Darüber hinaus ist bei einigen Herstellern üblich

  • Schnittstellen zur Diagnosewerkzeugen
  • Anzeige historischer Verläufe
  • Verknüpfungen zu Serviceportalen, Servicetechnikern
  • Verknüpfungen mit der Wettervorhersage
  • und vieles mehr.

Das einfache „ich will es mal warm haben“ kann damit aber auch so manchen Nutzer überfordern, wie eine Mikrowelle mit 36 Programmen und 120 Seiten Bedienungsanleitung.

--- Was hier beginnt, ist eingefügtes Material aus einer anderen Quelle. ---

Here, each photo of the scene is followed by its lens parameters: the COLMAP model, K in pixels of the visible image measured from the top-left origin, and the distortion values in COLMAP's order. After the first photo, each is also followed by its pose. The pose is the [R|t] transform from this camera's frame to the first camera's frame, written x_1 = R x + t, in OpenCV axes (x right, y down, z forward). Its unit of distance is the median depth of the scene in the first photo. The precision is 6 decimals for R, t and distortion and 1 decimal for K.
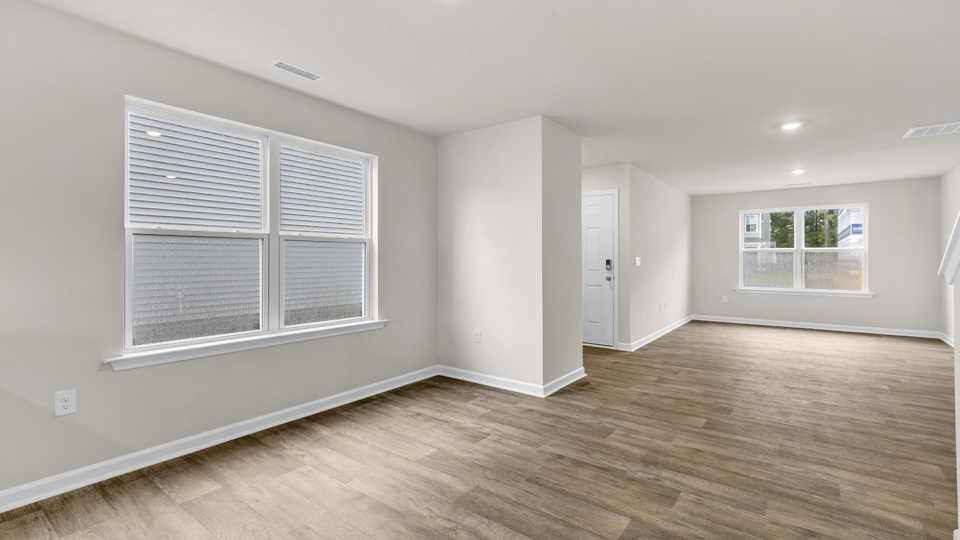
lens RADIAL K [[444.6, 0, 478.3], [0, 444.6, 255.0], [0, 0, 1]] dist [0.010769, -0.001142]
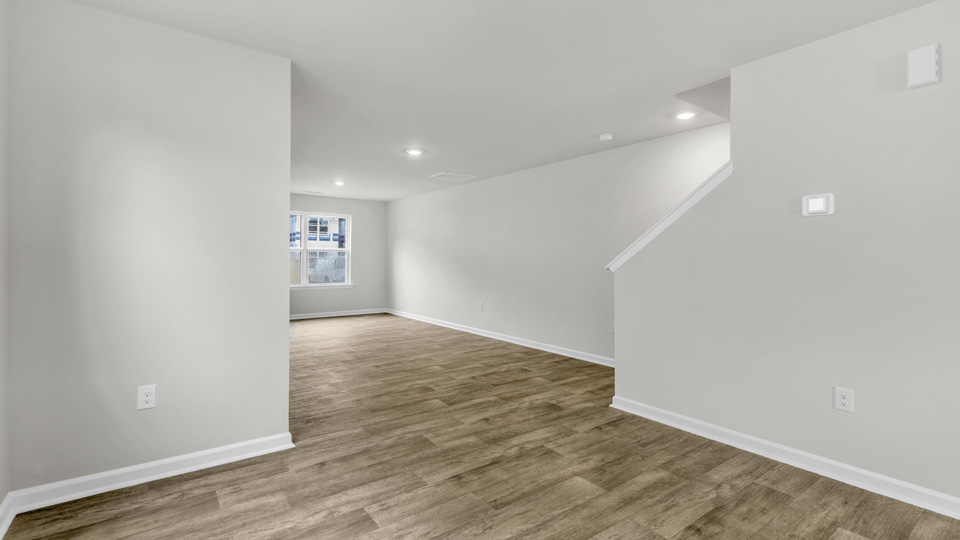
lens RADIAL K [[440.3, 0, 483.2], [0, 440.3, 275.9], [0, 0, 1]] dist [0.012143, -0.001044]
pose [[0.278374, -0.039438, 0.959663, -0.548675], [-0.009361, 0.998998, 0.043770, -0.000004], [-0.960427, -0.021168, 0.277726, 0.592457]]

Zukünftig sollen Verbrauchsspitzen den Nutzern signalisieren, ob eine aktuelle Verbrauchsspitze vorliegt. Im Gespräch sind auch Standardisierungen für die Zukunft, die Nutzerverhalten wie offene Türen und Fenster gleich miterfassen und „logisch“ eingreifen.

Um auf der einen Seite möglichst effizienten Komfort zu haben und auf der anderen Seite nicht in der Wirren der Technik stecken zu bleiben, empfiehlt sich hier der Weg zum Fachmann. Der Heizungsmeister oder der Fachingenieur für Versorgungstechnik können hier unabhängig beraten. Und wer es geschickt verpackt, kann Beratung und Modernisierung sich fördern lassen.